1st Baltic planned a new offensive to clear the German-held salient south of Novosokolniki in early January 1944. However this was preempted beginning on December 29 when Army Group North began a phased withdrawal which took place over six days. This caught the Soviets by surprise and while 3rd Shock and 6th Guards Army to the east hastily organized a pursuit this did nothing but harass the retreating Germans. In January the 100th Rifle Corps, now consisting of the 46th Guards and 28th Rifle Divisions, was transferred to the 10th Guards Army in 2nd Baltic Front.

==Operation Bagration==
On February 7 General Karapetyan handed his command to Maj. Gen. Ivan Mikhailovich Nekrasov; the former would soon take command of the 146th Rifle Division while the latter had been made a Hero of the Soviet Union for his leadership in the Yelnya Offensive in 1941. During that month the division was reassigned to the 7th Guards Rifle Corps, still in 10th Guards Army. About a month later it returned to 3rd Shock Army, now in the 90th Rifle Corps. During April it was moved again, now to the 79th Rifle Corps, still in 3rd Shock. On May 15 Nekrasov was replaced in command by Col. Kuzma Andreevich Vasilev. Finally, in preparation for the summer offensive, the 46th Guards joined the 9th Guards and 166th Rifle Divisions in the 2nd Guards Rifle Corps of 6th Guards Army, back in 1st Baltic Front.

-=-=-=-=-

What you have to do
According to the excerpt, why did 1st Baltic's planned early-January 1944 offensive against the salient south of Novosokolniki not go ahead? Answer in one to three sentences. The listing plays no part in this work.

-=-=-=-=-

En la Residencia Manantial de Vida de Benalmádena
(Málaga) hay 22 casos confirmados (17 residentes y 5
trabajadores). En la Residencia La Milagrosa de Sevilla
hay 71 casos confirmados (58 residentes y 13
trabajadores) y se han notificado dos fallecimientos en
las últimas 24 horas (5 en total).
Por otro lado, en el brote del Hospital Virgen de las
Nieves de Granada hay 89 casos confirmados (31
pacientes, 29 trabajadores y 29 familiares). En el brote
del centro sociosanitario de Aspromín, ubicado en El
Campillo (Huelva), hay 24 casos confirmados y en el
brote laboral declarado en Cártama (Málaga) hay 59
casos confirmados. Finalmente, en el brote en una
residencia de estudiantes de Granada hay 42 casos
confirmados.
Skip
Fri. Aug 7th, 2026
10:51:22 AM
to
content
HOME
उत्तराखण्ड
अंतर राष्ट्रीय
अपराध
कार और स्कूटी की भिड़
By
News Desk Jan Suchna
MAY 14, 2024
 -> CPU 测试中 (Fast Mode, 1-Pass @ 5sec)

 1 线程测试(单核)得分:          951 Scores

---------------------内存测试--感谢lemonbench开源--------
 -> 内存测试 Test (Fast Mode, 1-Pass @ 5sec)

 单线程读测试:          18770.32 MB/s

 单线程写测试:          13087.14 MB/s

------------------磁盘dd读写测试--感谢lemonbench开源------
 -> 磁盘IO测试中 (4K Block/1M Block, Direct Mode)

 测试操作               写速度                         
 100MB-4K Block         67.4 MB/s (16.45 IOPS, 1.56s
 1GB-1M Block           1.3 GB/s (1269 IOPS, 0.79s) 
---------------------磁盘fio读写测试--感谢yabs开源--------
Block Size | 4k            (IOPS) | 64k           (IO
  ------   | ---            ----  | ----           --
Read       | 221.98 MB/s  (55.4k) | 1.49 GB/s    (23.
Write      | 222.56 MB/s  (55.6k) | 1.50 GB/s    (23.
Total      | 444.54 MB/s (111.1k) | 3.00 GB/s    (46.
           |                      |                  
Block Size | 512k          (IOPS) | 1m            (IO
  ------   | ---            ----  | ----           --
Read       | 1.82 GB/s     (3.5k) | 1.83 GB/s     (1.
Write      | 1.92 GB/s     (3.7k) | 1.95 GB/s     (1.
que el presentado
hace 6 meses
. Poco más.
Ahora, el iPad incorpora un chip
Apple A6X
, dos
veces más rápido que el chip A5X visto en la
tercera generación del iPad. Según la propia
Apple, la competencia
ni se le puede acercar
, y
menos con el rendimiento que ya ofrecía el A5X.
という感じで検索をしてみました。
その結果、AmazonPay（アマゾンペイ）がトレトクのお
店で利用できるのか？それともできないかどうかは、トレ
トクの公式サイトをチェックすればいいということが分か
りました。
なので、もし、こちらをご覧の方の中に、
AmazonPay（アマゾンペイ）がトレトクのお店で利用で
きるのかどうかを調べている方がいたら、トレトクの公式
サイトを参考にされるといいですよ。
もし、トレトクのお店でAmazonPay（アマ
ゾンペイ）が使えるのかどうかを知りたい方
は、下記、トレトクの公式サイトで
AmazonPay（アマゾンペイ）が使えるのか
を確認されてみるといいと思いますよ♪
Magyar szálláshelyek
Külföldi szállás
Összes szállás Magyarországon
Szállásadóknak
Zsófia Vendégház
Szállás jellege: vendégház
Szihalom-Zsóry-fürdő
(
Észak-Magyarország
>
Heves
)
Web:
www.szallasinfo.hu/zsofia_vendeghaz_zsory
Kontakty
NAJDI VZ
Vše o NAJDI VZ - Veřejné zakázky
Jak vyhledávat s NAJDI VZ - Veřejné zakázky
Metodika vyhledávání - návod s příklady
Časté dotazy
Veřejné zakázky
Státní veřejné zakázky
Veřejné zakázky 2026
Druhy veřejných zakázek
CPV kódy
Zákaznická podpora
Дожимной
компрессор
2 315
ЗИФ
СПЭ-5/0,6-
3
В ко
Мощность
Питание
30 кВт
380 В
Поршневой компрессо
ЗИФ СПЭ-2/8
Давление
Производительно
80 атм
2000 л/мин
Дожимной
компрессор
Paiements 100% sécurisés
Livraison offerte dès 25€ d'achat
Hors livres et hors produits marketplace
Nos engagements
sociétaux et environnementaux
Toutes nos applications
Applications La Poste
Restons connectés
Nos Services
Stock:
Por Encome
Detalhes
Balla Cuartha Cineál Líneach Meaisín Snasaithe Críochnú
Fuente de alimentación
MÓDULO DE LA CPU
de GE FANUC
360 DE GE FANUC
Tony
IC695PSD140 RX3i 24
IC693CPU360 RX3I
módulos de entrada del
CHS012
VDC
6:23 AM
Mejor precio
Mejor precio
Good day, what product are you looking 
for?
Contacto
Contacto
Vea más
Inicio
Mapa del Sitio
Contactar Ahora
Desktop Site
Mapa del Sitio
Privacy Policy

-=-=-=-=-

Answer box
It was preempted when Army Group North began a phased withdrawal on December 29 that took place over six days. The withdrawal caught the Soviets by surprise.